Required action:
Output the lines from the top of the entries below to the line with "grabación y publicación", both included, exactly and without pictures.

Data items
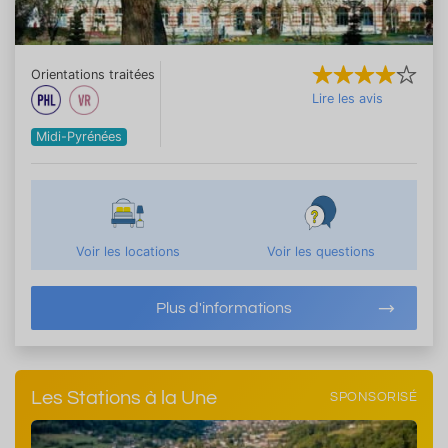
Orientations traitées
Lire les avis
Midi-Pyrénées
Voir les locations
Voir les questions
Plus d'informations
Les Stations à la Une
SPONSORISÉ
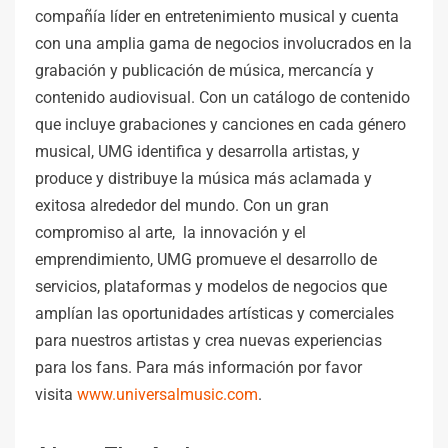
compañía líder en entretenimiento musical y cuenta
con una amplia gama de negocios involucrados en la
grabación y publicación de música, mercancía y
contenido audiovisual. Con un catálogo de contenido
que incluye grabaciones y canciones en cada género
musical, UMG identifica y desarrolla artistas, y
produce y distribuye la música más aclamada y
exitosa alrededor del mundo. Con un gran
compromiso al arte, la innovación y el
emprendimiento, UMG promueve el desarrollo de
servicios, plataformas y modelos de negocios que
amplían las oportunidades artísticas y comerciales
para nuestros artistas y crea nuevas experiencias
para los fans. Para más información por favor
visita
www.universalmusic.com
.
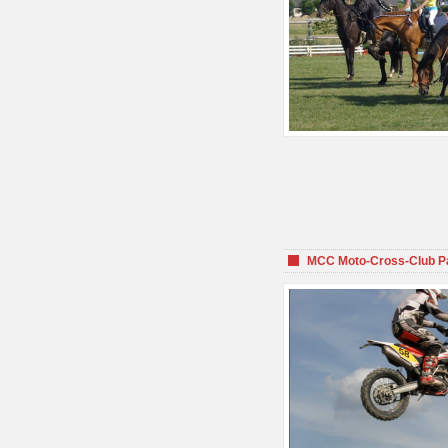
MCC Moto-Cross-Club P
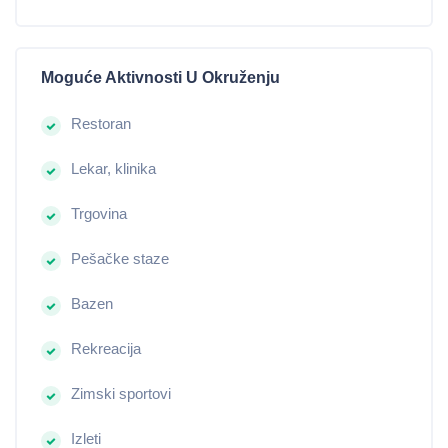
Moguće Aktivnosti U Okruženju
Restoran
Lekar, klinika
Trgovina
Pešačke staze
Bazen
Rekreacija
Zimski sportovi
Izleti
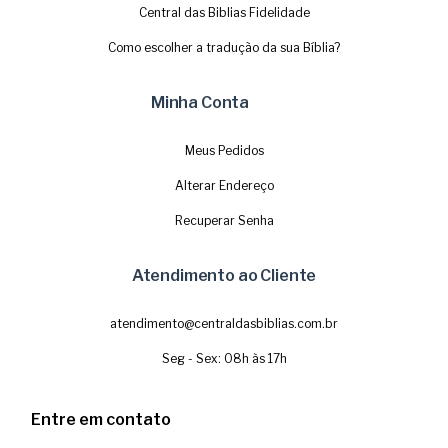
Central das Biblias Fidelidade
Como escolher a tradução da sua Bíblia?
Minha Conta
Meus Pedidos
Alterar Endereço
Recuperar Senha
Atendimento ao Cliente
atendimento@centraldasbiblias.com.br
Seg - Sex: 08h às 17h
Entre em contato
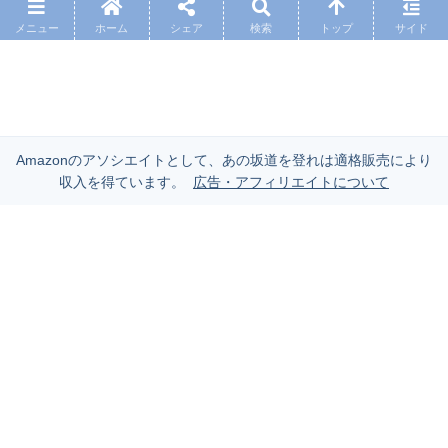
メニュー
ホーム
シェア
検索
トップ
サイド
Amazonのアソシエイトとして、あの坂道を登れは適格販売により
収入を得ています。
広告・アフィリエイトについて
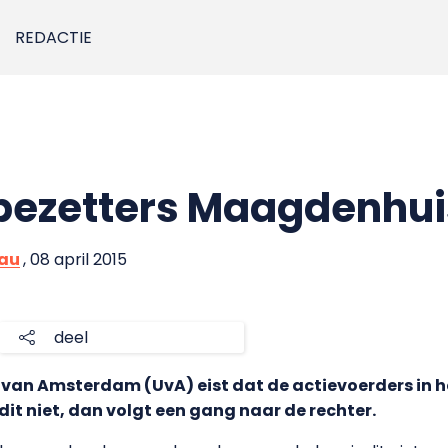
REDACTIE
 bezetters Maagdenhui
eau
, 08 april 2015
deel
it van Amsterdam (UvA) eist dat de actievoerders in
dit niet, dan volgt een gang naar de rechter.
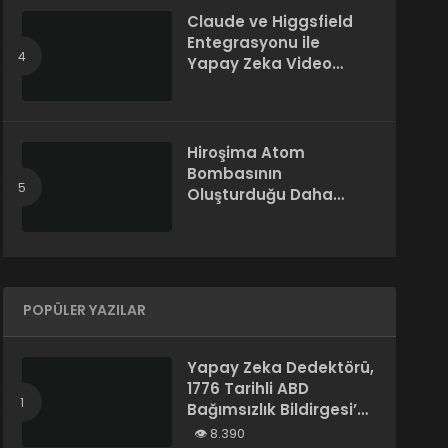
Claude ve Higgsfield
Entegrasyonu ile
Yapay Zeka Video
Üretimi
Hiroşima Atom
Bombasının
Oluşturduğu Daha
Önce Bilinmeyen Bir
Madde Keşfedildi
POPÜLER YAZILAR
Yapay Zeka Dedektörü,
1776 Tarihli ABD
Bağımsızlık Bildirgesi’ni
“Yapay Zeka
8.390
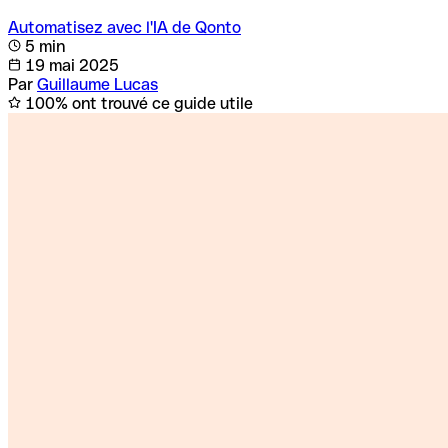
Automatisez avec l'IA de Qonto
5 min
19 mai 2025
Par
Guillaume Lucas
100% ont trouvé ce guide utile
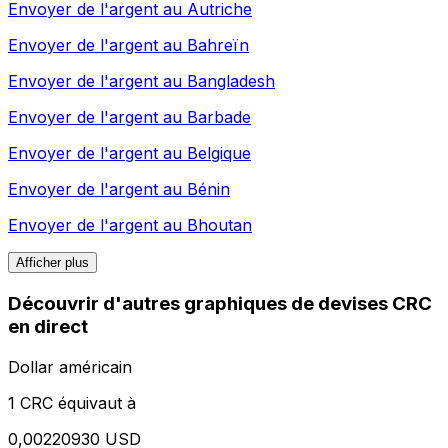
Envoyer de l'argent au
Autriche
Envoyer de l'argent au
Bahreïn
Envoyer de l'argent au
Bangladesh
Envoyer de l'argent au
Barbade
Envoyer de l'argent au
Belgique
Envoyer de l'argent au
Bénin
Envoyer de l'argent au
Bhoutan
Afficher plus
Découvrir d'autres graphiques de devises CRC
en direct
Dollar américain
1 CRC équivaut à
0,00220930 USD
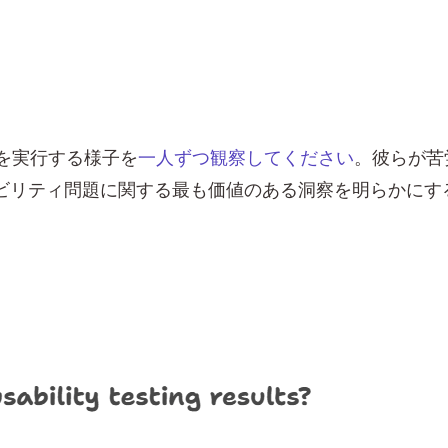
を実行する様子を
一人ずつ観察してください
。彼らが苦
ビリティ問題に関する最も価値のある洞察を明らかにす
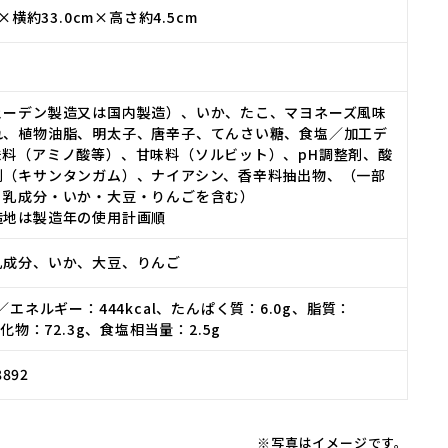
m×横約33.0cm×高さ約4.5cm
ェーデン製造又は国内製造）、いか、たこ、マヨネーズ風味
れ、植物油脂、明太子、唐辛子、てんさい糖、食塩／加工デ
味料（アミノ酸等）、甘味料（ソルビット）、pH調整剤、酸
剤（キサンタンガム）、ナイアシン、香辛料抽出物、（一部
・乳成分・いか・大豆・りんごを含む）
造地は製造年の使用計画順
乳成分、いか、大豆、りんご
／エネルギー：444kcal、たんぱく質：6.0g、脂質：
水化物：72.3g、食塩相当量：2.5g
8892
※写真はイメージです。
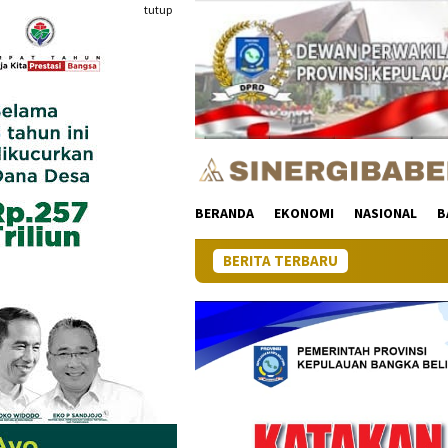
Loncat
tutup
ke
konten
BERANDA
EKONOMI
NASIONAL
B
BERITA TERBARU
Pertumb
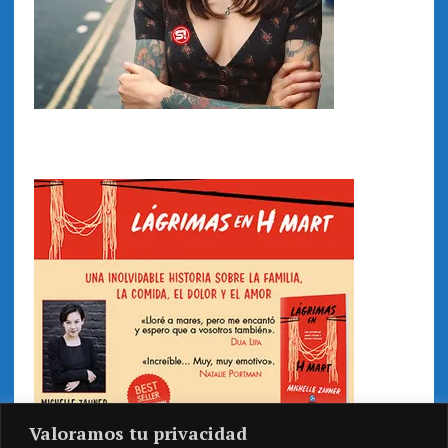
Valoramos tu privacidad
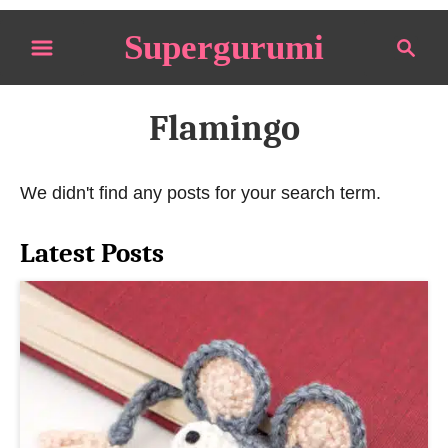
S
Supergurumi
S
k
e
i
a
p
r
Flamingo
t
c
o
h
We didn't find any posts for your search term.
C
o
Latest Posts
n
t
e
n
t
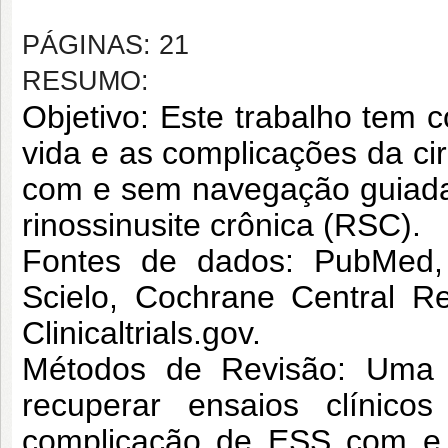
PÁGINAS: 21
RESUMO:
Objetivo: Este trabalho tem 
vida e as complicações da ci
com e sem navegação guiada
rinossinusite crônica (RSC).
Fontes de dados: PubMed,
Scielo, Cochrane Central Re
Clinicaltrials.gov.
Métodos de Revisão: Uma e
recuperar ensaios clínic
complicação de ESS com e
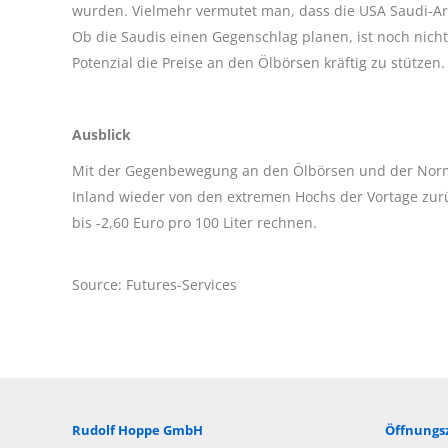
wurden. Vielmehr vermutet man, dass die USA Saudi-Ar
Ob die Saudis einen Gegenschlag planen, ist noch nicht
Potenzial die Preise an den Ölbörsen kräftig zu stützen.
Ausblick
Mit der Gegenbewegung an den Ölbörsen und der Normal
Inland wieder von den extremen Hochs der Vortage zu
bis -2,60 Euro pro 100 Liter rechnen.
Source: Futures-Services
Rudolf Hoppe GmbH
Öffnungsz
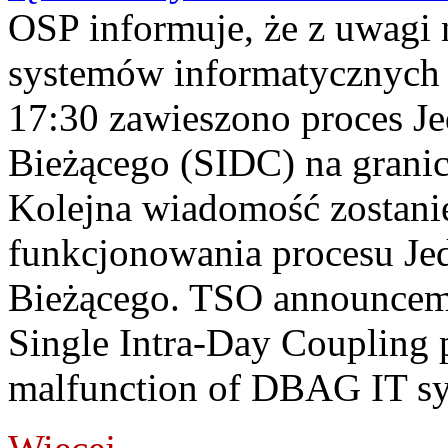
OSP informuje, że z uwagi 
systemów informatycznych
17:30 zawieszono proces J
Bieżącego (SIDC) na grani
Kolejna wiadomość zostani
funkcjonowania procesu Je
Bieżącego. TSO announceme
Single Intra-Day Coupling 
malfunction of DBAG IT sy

Task response:
Orientations traitées
Lire les avis
Midi-Pyrénées
Voir les locations
Voir les questions
Plus d'informations
Les Stations à la Une
SPONSORISÉ
compañía líder en entretenimiento musical y cuenta
con una amplia gama de negocios involucrados en la
grabación y publicación de música, mercancía y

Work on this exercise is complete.